Elles jubilent. Elles s’envoient des photos de leur héros sur leurs portables. Elles multiplient les blagues méchantes envers celle qui pensait mieux les représenter, et mieux les protéger. Ces Américaines ont voté Trump et sont fières de sa victoire.

Elles n’ont jamais imaginé, m’ont-elles répété ce mercredi 6 novembre au lendemain de l’élection présidentielle, mettre dans l’urne un bulletin pour Kamala Harris. Ines Flax, animatrice des réseaux pro-Trump en Floride, est catégorique: «Trump a raison quand il affirme protéger les femmes. Ce n’est pas être dominée par les hommes que de leur demander de vous offrir une sécurité matérielle et familiale.»

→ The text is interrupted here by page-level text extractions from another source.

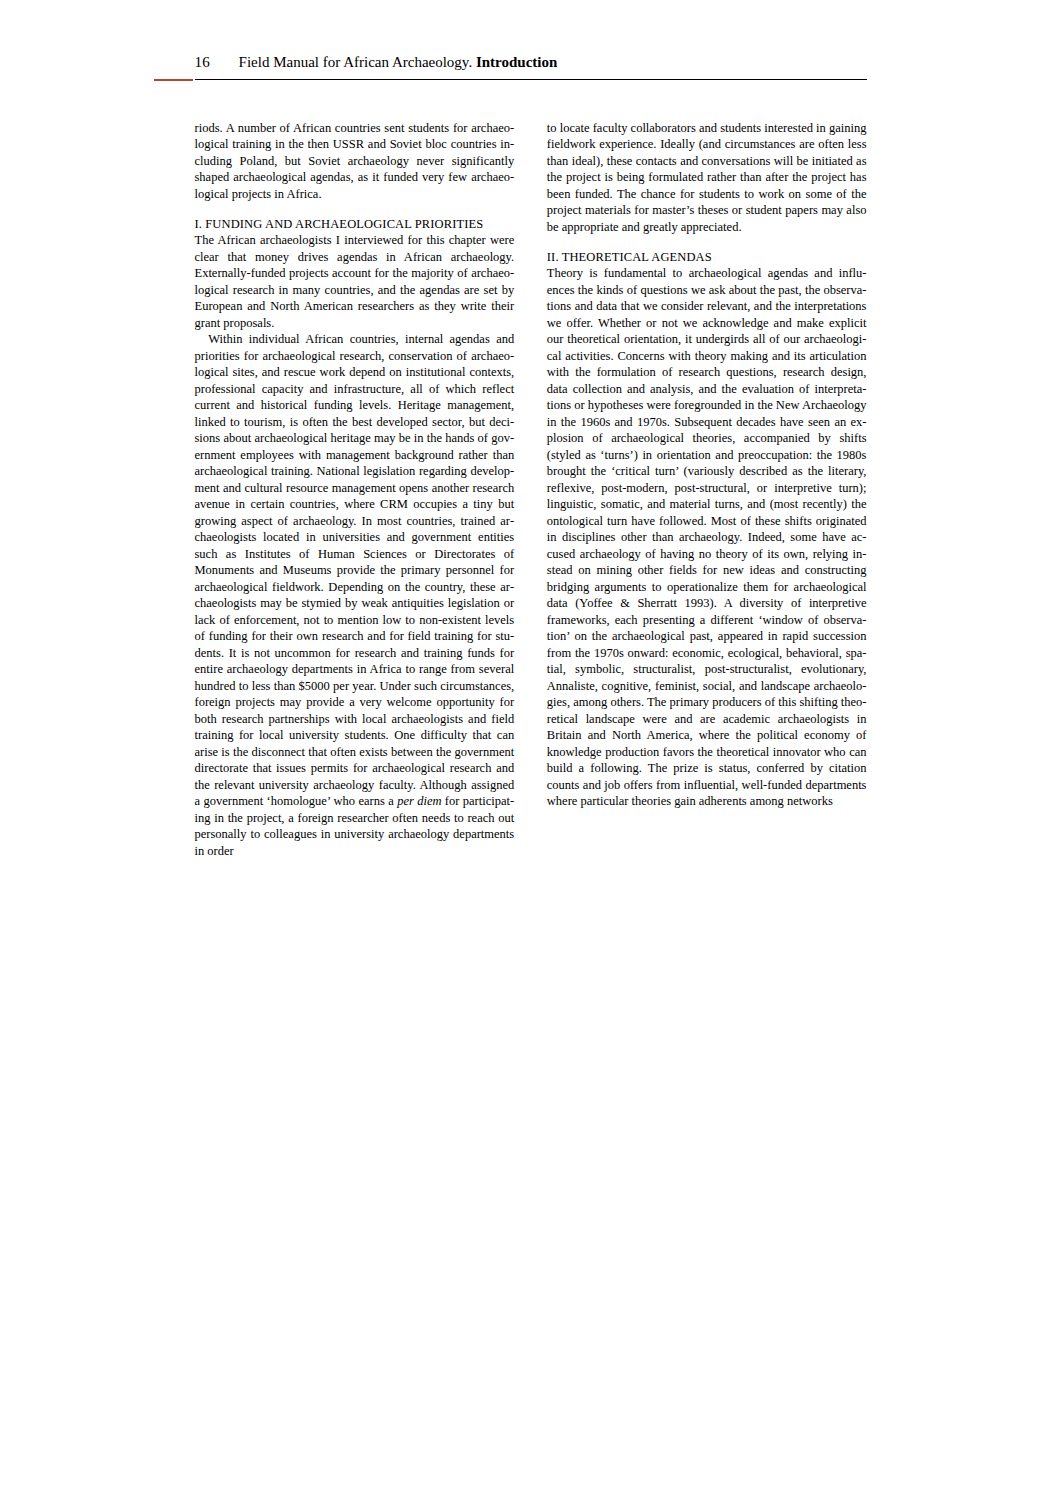16 Field Manual for African Archaeology. Introduction
riods. A number of African countries sent students for archaeological training in the then USSR and Soviet bloc countries including Poland, but Soviet archaeology never significantly shaped archaeological agendas, as it funded very few archaeological projects in Africa.
I. Funding and Archaeological Priorities
The African archaeologists I interviewed for this chapter were clear that money drives agendas in African archaeology. Externally-funded projects account for the majority of archaeological research in many countries, and the agendas are set by European and North American researchers as they write their grant proposals.
Within individual African countries, internal agendas and priorities for archaeological research, conservation of archaeological sites, and rescue work depend on institutional contexts, professional capacity and infrastructure, all of which reflect current and historical funding levels. Heritage management, linked to tourism, is often the best developed sector, but decisions about archaeological heritage may be in the hands of government employees with management background rather than archaeological training. National legislation regarding development and cultural resource management opens another research avenue in certain countries, where CRM occupies a tiny but growing aspect of archaeology. In most countries, trained archaeologists located in universities and government entities such as Institutes of Human Sciences or Directorates of Monuments and Museums provide the primary personnel for archaeological fieldwork. Depending on the country, these archaeologists may be stymied by weak antiquities legislation or lack of enforcement, not to mention low to non-existent levels of funding for their own research and for field training for students. It is not uncommon for research and training funds for entire archaeology departments in Africa to range from several hundred to less than $5000 per year. Under such circumstances, foreign projects may provide a very welcome opportunity for both research partnerships with local archaeologists and field training for local university students. One difficulty that can arise is the disconnect that often exists between the government directorate that issues permits for archaeological research and the relevant university archaeology faculty. Although assigned a government ‘homologue’ who earns a per diem for participating in the project, a foreign researcher often needs to reach out personally to colleagues in university archaeology departments in order
to locate faculty collaborators and students interested in gaining fieldwork experience. Ideally (and circumstances are often less than ideal), these contacts and conversations will be initiated as the project is being formulated rather than after the project has been funded. The chance for students to work on some of the project materials for master’s theses or student papers may also be appropriate and greatly appreciated.
II. Theoretical Agendas
Theory is fundamental to archaeological agendas and influences the kinds of questions we ask about the past, the observations and data that we consider relevant, and the interpretations we offer. Whether or not we acknowledge and make explicit our theoretical orientation, it undergirds all of our archaeological activities. Concerns with theory making and its articulation with the formulation of research questions, research design, data collection and analysis, and the evaluation of interpretations or hypotheses were foregrounded in the New Archaeology in the 1960s and 1970s. Subsequent decades have seen an explosion of archaeological theories, accompanied by shifts (styled as ‘turns’) in orientation and preoccupation: the 1980s brought the ‘critical turn’ (variously described as the literary, reflexive, post-modern, post-structural, or interpretive turn); linguistic, somatic, and material turns, and (most recently) the ontological turn have followed. Most of these shifts originated in disciplines other than archaeology. Indeed, some have accused archaeology of having no theory of its own, relying instead on mining other fields for new ideas and constructing bridging arguments to operationalize them for archaeological data (Yoffee & Sherratt 1993). A diversity of interpretive frameworks, each presenting a different ‘window of observation’ on the archaeological past, appeared in rapid succession from the 1970s onward: economic, ecological, behavioral, spatial, symbolic, structuralist, post-structuralist, evolutionary, Annaliste, cognitive, feminist, social, and landscape archaeologies, among others. The primary producers of this shifting theoretical landscape were and are academic archaeologists in Britain and North America, where the political economy of knowledge production favors the theoretical innovator who can build a following. The prize is status, conferred by citation counts and job offers from influential, well-funded departments where particular theories gain adherents among networks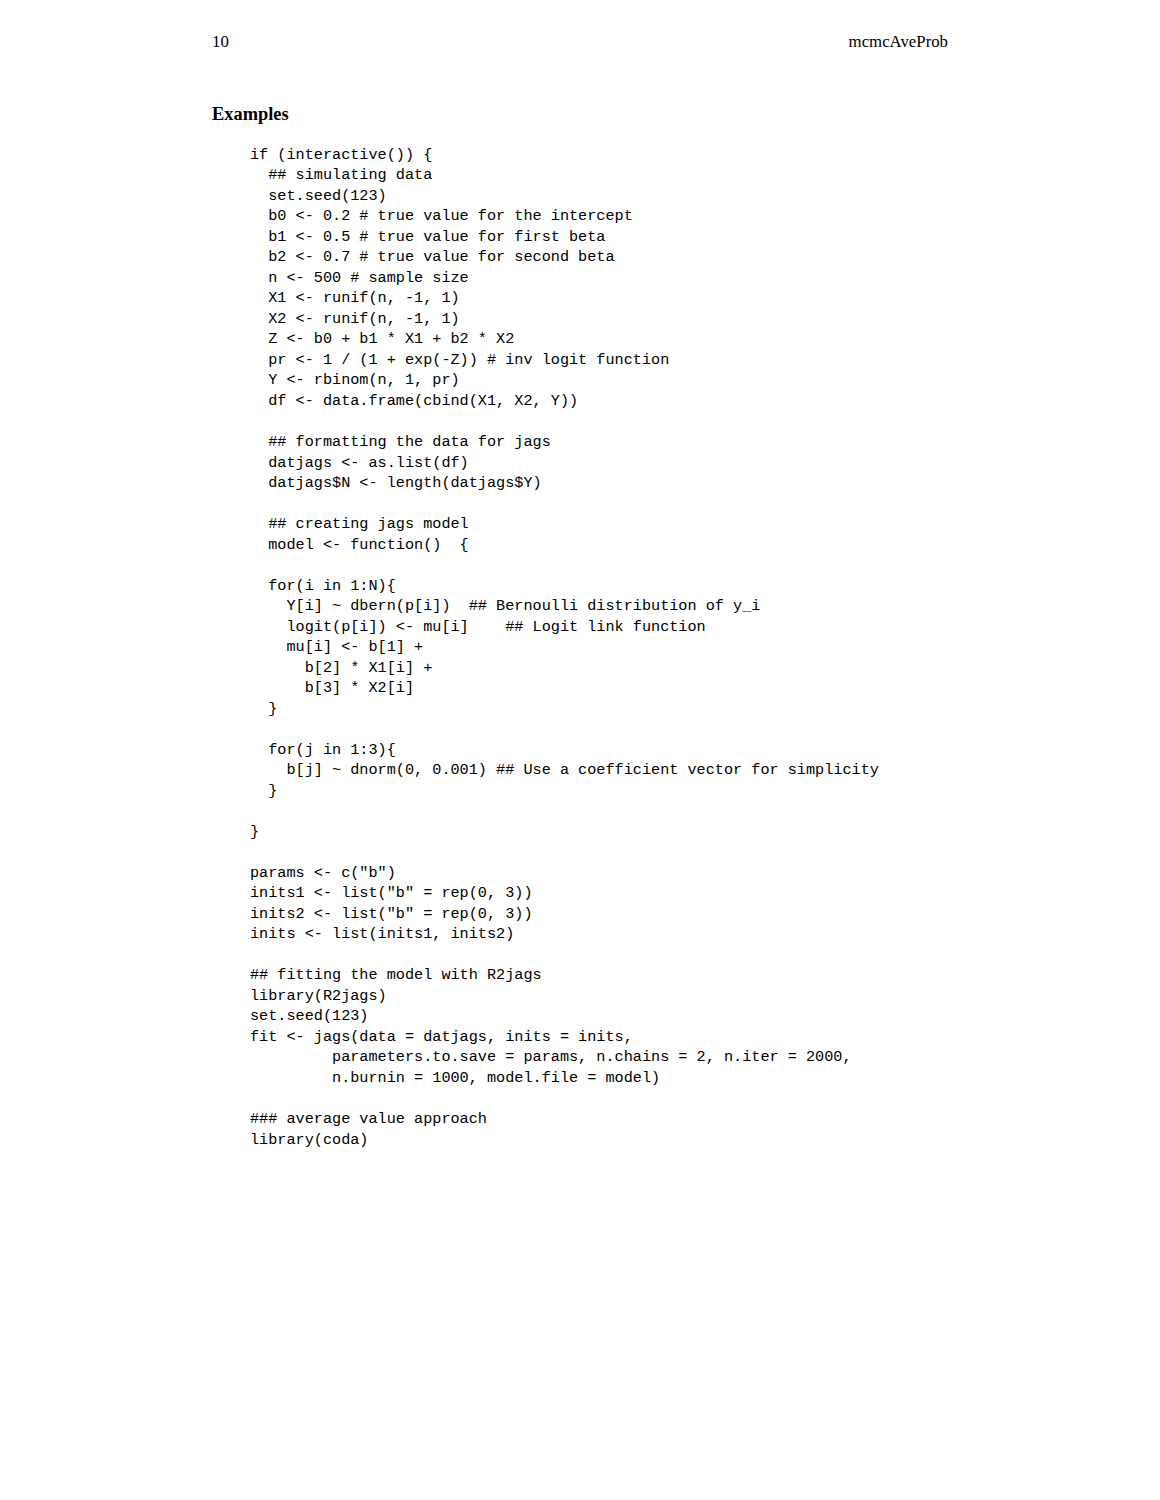10 mcmcAveProb
Examples
if (interactive()) {
  ## simulating data
  set.seed(123)
  b0 <- 0.2 # true value for the intercept
  b1 <- 0.5 # true value for first beta
  b2 <- 0.7 # true value for second beta
  n <- 500 # sample size
  X1 <- runif(n, -1, 1)
  X2 <- runif(n, -1, 1)
  Z <- b0 + b1 * X1 + b2 * X2
  pr <- 1 / (1 + exp(-Z)) # inv logit function
  Y <- rbinom(n, 1, pr)
  df <- data.frame(cbind(X1, X2, Y))

  ## formatting the data for jags
  datjags <- as.list(df)
  datjags$N <- length(datjags$Y)

  ## creating jags model
  model <- function()  {

  for(i in 1:N){
    Y[i] ~ dbern(p[i])  ## Bernoulli distribution of y_i
    logit(p[i]) <- mu[i]    ## Logit link function
    mu[i] <- b[1] +
      b[2] * X1[i] +
      b[3] * X2[i]
  }

  for(j in 1:3){
    b[j] ~ dnorm(0, 0.001) ## Use a coefficient vector for simplicity
  }

}

params <- c("b")
inits1 <- list("b" = rep(0, 3))
inits2 <- list("b" = rep(0, 3))
inits <- list(inits1, inits2)

## fitting the model with R2jags
library(R2jags)
set.seed(123)
fit <- jags(data = datjags, inits = inits,
         parameters.to.save = params, n.chains = 2, n.iter = 2000,
         n.burnin = 1000, model.file = model)

### average value approach
library(coda)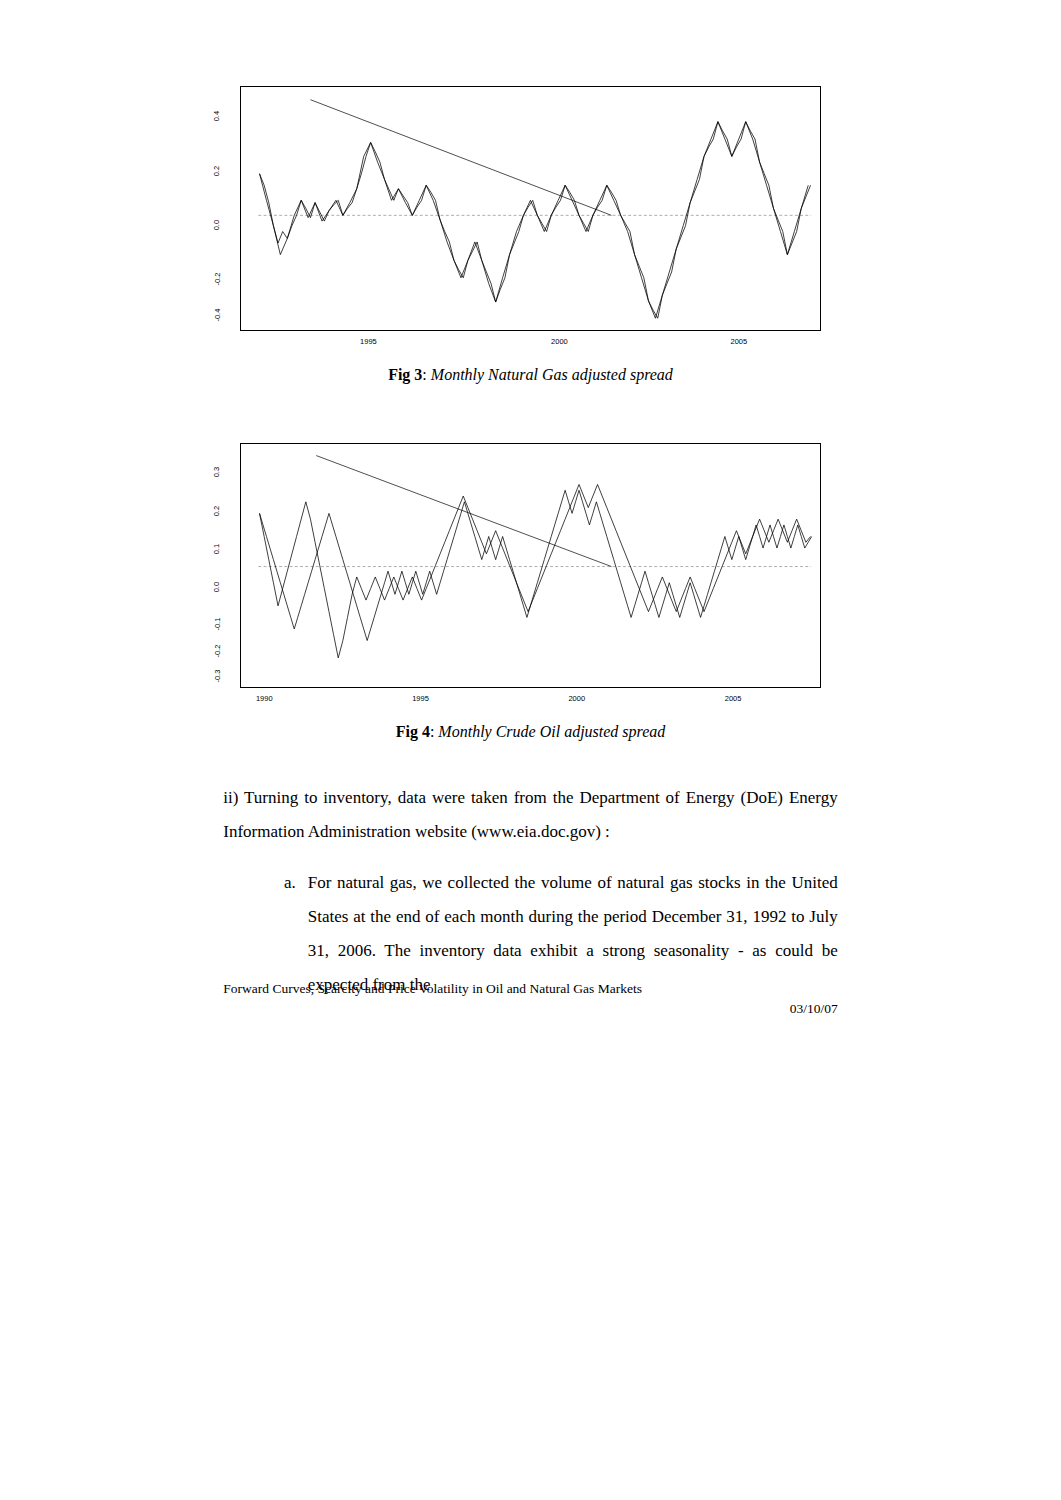0.4 0.2 0.0 -0.2 -0.4 1995 2000 2005
Fig 3: Monthly Natural Gas adjusted spread
0.3 0.2 0.1 0.0 -0.1 -0.2 -0.3 1990 1995 2000 2005
Fig 4: Monthly Crude Oil adjusted spread
ii) Turning to inventory, data were taken from the Department of Energy (DoE) Energy Information Administration website (www.eia.doc.gov) :
For natural gas, we collected the volume of natural gas stocks in the United States at the end of each month during the period December 31, 1992 to July 31, 2006. The inventory data exhibit a strong seasonality - as could be expected from the
Forward Curves, Scarcity and Price Volatility in Oil and Natural Gas Markets
03/10/07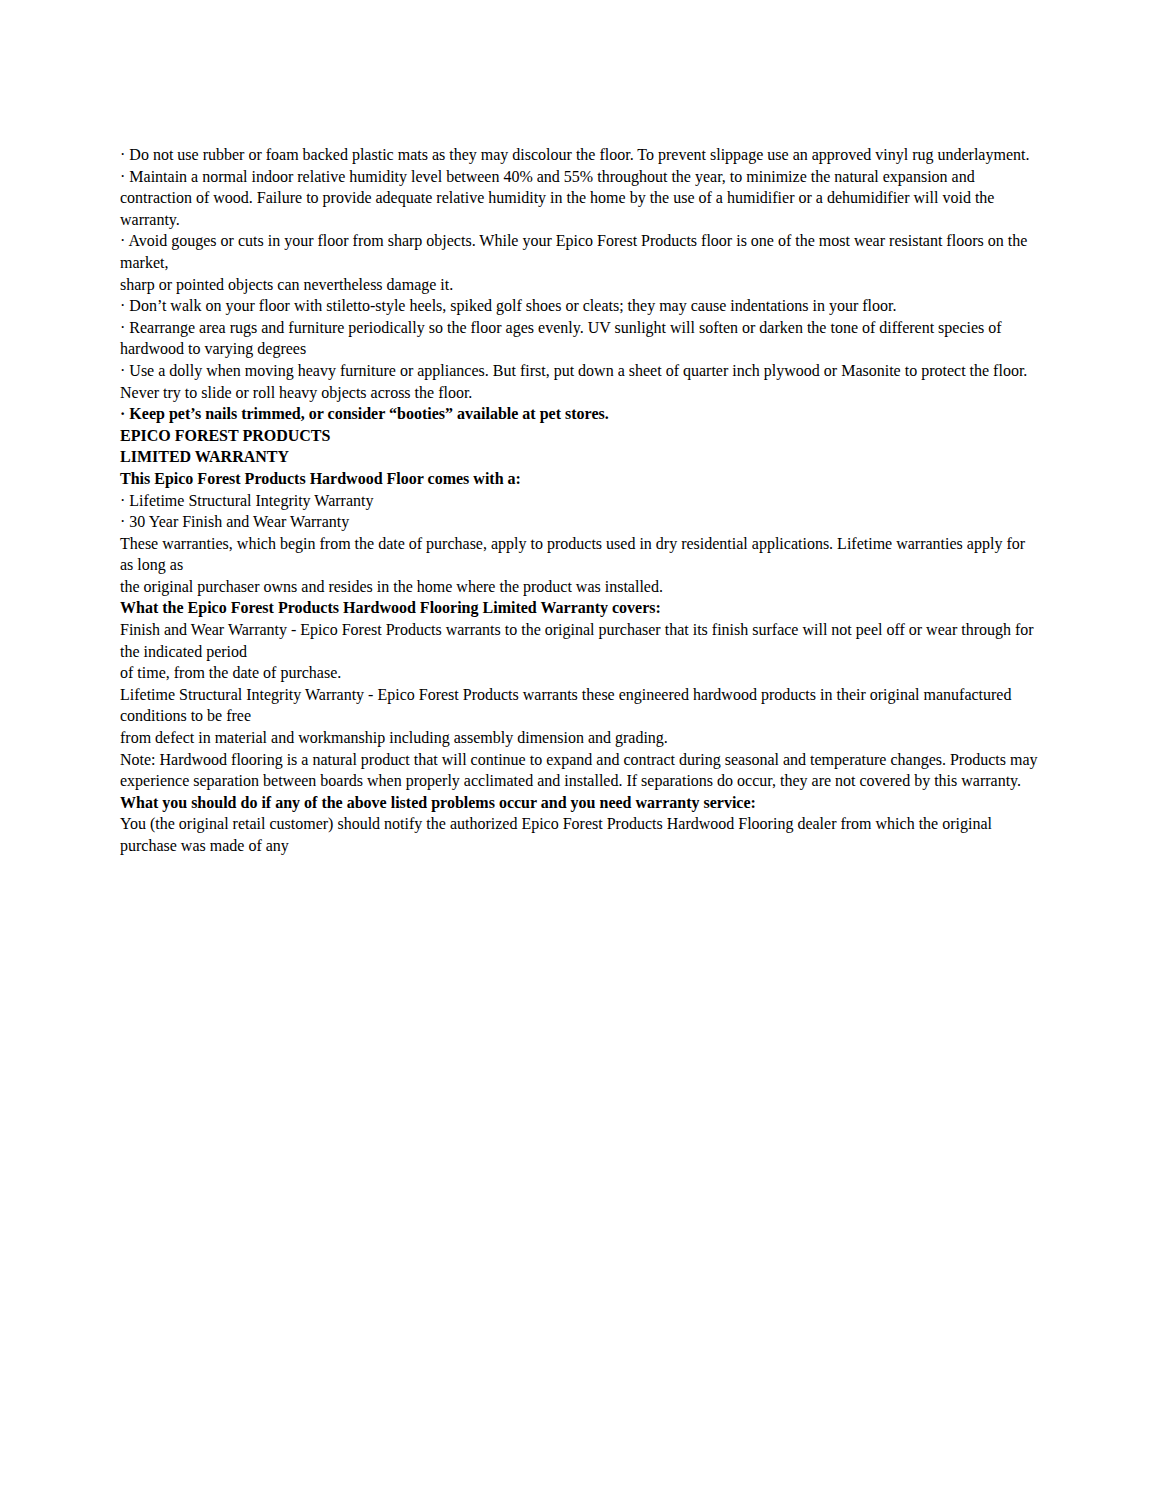· Do not use rubber or foam backed plastic mats as they may discolour the floor. To prevent slippage use an approved vinyl rug underlayment.
· Maintain a normal indoor relative humidity level between 40% and 55% throughout the year, to minimize the natural expansion and
contraction of wood. Failure to provide adequate relative humidity in the home by the use of a humidifier or a dehumidifier will void the
warranty.
· Avoid gouges or cuts in your floor from sharp objects. While your Epico Forest Products floor is one of the most wear resistant floors on the market,
sharp or pointed objects can nevertheless damage it.
· Don’t walk on your floor with stiletto-style heels, spiked golf shoes or cleats; they may cause indentations in your floor.
· Rearrange area rugs and furniture periodically so the floor ages evenly. UV sunlight will soften or darken the tone of different species of
hardwood to varying degrees
· Use a dolly when moving heavy furniture or appliances. But first, put down a sheet of quarter inch plywood or Masonite to protect the floor.
Never try to slide or roll heavy objects across the floor.
· Keep pet’s nails trimmed, or consider “booties” available at pet stores.
EPICO FOREST PRODUCTS
LIMITED WARRANTY
This Epico Forest Products Hardwood Floor comes with a:
· Lifetime Structural Integrity Warranty
· 30 Year Finish and Wear Warranty
These warranties, which begin from the date of purchase, apply to products used in dry residential applications. Lifetime warranties apply for as long as
the original purchaser owns and resides in the home where the product was installed.
What the Epico Forest Products Hardwood Flooring Limited Warranty covers:
Finish and Wear Warranty - Epico Forest Products warrants to the original purchaser that its finish surface will not peel off or wear through for the indicated period
of time, from the date of purchase.
Lifetime Structural Integrity Warranty - Epico Forest Products warrants these engineered hardwood products in their original manufactured conditions to be free
from defect in material and workmanship including assembly dimension and grading.
Note: Hardwood flooring is a natural product that will continue to expand and contract during seasonal and temperature changes. Products may
experience separation between boards when properly acclimated and installed. If separations do occur, they are not covered by this warranty.
What you should do if any of the above listed problems occur and you need warranty service:
You (the original retail customer) should notify the authorized Epico Forest Products Hardwood Flooring dealer from which the original purchase was made of any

Kamala Harris, 60 ans depuis le mois d’octobre, va sans doute méditer longtemps sur ce grand ratage féminin. Tous les sondages lui donnaient une nette avance sur Trump chez les électrices. 30 points d’écart en moyenne chez les 18/35 ans! Sa campagne avait même concocté un clip avec la voix de l’actrice Julia Roberts, incitant les femmes à voter pour elle, tout en laissant croire le contraire à leur mari.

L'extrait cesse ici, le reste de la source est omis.